Vijay Takkar is taking a bold risk with venturing into Tamil youth shows, when regional audiences have embraced OTT
In the face of these developments across the Indian streaming landscape, launching a new youth channel — in a regional language, at that — is a bold and dangerous step for Disney Star to take. It is commendable that such youth shows are indeed being launched in the first place, but youngsters in regional languages are quickly latching on to streaming services like their Hindi counterparts. And, irrespective of the original language that an OTT show is made in, it is readily accessible in a wide range of languages through multiple audio feeds and subtitle tracks.
That Vijay Takkar is being launched to have its finger on the pulse of Tamil youngsters is a good move, but whether it will last for a long time in its Gen Z avatar is uncertain.
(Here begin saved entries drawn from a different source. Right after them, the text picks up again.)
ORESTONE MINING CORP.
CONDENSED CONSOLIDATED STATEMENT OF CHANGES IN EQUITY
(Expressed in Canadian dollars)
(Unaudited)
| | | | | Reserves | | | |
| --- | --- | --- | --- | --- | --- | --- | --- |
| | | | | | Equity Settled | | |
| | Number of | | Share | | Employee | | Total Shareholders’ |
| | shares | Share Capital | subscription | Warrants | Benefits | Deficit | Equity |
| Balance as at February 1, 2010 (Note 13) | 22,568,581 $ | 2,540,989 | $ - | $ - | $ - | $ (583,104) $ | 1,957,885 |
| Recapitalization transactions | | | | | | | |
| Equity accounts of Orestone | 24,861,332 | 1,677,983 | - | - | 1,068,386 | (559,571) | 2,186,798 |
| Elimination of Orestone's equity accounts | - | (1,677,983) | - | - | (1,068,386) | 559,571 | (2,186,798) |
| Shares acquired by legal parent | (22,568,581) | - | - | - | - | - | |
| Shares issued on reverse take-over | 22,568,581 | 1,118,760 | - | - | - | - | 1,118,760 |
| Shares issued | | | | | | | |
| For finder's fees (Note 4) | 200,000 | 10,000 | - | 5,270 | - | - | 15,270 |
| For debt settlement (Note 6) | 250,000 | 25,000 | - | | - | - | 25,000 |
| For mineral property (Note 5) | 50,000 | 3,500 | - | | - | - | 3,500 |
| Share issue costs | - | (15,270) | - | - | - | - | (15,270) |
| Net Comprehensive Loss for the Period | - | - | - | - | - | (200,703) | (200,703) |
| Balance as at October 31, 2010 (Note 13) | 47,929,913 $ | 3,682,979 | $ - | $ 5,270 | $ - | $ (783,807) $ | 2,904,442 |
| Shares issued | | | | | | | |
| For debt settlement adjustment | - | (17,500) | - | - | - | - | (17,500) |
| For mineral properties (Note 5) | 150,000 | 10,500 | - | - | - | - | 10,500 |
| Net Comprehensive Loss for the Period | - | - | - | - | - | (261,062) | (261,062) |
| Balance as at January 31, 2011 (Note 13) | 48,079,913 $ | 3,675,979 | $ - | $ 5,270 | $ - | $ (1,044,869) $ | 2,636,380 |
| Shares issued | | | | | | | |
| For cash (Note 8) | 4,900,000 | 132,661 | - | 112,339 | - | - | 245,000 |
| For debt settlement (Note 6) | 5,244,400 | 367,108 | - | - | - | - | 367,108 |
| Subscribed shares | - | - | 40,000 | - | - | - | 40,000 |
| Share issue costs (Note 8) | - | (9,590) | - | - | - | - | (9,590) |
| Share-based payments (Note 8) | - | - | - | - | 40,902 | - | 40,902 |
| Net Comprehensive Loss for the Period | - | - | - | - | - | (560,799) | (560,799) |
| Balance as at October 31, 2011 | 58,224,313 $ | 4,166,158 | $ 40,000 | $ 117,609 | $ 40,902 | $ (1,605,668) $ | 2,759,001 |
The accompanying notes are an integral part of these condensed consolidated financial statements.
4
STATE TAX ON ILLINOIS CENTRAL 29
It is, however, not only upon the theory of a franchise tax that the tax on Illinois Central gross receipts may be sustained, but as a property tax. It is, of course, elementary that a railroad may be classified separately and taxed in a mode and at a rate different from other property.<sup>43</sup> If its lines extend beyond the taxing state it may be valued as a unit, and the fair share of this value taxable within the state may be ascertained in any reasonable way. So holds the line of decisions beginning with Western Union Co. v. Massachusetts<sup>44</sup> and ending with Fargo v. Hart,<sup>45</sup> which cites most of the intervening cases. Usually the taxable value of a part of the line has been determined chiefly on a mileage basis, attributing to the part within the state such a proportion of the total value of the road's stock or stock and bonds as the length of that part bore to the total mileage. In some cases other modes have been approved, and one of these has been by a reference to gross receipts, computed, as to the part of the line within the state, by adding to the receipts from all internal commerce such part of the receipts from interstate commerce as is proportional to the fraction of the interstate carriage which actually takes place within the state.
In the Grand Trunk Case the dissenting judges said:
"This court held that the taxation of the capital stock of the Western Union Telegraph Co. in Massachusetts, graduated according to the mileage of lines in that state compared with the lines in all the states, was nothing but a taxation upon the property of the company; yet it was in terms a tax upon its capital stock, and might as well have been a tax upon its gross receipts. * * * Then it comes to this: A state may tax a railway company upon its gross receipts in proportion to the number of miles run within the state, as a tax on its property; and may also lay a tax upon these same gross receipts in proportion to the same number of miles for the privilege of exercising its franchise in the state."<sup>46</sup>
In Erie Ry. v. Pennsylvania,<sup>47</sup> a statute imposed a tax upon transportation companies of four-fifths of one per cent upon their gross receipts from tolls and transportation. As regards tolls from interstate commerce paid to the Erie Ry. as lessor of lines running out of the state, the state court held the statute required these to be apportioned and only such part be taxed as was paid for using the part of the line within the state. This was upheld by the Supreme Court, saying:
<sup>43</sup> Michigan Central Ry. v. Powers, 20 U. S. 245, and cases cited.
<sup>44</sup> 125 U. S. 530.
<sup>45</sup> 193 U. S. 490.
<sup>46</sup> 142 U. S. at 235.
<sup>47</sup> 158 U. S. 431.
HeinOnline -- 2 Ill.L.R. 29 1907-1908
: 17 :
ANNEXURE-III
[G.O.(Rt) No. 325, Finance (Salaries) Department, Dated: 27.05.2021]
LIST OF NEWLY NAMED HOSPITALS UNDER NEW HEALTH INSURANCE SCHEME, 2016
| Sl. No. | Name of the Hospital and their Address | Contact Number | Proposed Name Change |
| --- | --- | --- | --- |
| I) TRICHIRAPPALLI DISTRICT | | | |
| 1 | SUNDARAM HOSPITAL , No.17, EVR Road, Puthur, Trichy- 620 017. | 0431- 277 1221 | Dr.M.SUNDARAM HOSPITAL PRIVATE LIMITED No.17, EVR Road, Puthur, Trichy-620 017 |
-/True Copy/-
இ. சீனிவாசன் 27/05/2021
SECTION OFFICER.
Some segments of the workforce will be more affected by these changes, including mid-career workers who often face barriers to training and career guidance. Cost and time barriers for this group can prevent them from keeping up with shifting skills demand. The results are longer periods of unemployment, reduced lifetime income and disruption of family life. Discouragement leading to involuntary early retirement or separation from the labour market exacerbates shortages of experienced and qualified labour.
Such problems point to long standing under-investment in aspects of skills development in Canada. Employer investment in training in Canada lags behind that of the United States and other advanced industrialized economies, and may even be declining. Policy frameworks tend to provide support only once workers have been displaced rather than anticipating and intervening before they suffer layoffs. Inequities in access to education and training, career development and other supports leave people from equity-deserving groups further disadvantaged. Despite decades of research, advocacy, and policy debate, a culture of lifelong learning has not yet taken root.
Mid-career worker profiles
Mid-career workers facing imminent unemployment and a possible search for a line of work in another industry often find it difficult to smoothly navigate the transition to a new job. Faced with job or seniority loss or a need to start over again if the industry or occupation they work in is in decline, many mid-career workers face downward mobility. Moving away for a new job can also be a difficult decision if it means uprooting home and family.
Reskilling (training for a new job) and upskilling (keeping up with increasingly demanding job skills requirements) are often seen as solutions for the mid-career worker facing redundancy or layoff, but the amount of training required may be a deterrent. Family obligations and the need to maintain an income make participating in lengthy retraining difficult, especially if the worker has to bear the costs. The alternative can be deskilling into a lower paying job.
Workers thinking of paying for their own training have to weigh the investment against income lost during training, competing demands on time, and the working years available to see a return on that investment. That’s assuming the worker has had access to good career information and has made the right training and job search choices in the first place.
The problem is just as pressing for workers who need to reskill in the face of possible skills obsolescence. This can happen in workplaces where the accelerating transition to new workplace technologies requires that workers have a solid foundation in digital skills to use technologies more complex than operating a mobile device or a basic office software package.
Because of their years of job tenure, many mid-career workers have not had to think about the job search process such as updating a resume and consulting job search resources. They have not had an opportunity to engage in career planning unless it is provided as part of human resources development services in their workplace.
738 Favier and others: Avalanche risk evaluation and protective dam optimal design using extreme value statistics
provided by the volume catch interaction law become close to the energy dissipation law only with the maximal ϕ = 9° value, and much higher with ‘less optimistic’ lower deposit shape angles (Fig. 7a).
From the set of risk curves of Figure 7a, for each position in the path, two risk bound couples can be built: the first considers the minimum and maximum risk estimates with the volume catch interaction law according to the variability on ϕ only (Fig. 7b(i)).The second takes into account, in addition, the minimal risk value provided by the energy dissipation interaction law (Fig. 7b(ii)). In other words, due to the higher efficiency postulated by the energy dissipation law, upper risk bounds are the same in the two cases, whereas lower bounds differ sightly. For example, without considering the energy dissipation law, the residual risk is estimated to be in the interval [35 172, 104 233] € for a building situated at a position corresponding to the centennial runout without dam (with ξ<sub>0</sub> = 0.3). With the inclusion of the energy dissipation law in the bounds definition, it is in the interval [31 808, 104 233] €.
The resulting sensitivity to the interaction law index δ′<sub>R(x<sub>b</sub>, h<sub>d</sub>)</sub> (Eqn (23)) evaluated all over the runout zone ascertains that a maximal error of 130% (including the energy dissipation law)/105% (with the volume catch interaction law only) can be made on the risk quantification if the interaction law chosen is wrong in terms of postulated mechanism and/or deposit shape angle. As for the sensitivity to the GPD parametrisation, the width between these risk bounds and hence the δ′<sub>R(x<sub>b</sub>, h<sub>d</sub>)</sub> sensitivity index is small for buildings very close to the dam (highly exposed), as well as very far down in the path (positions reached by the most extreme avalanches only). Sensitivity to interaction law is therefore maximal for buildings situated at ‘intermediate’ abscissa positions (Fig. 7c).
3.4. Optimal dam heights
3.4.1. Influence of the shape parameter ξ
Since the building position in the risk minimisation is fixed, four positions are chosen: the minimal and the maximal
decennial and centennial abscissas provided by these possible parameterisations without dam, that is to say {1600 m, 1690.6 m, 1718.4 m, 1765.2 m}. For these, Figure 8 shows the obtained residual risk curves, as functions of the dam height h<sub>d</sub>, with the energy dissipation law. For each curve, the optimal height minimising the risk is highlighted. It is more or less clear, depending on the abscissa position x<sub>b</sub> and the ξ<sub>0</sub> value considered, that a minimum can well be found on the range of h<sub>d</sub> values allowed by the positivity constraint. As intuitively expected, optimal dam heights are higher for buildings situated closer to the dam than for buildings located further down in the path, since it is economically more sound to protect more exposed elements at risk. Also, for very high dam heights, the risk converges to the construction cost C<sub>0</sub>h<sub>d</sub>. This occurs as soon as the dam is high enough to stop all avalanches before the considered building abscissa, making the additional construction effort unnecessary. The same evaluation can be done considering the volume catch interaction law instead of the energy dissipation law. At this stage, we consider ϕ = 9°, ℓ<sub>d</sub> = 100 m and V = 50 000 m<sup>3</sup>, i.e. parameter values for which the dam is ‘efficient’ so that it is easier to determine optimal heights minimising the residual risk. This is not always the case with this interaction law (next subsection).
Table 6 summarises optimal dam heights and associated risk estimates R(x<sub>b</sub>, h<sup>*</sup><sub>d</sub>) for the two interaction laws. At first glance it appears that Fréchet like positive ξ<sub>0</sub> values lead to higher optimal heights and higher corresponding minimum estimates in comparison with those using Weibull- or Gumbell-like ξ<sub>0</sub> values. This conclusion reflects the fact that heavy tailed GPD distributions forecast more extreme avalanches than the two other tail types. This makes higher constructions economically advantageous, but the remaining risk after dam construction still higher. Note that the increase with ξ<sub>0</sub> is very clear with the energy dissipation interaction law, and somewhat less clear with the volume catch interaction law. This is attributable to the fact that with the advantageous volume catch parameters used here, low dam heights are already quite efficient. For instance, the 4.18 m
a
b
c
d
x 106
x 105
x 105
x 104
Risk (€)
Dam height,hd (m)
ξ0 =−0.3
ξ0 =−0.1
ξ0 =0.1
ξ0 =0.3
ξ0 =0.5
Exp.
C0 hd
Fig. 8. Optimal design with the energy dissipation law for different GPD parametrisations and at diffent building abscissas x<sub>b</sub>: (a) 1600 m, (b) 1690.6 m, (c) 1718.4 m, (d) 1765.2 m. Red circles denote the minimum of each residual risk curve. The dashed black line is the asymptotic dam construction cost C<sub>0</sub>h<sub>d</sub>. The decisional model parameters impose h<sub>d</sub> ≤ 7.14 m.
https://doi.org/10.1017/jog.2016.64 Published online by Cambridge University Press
Though its shows will naturally be available on Disney+ Hotstar, it and other OTT platforms now have a large and growing number of Tamil and other regional-language shows (plus Hindi and English shows with regional dubs) that are highly popular among youth. Furthermore, its programming strategy will include music and movies in addition to youth shows, which may further broaden its scope as a secondary GEC in the same manner as Vijay Music turned out to be. These and other factors can make or break the fate of Vijay Takkar going forward, but it will nevertheless go down as an interesting experiment in Tamil TV when all is said and done.
Disclaimer: Views expressed are personal.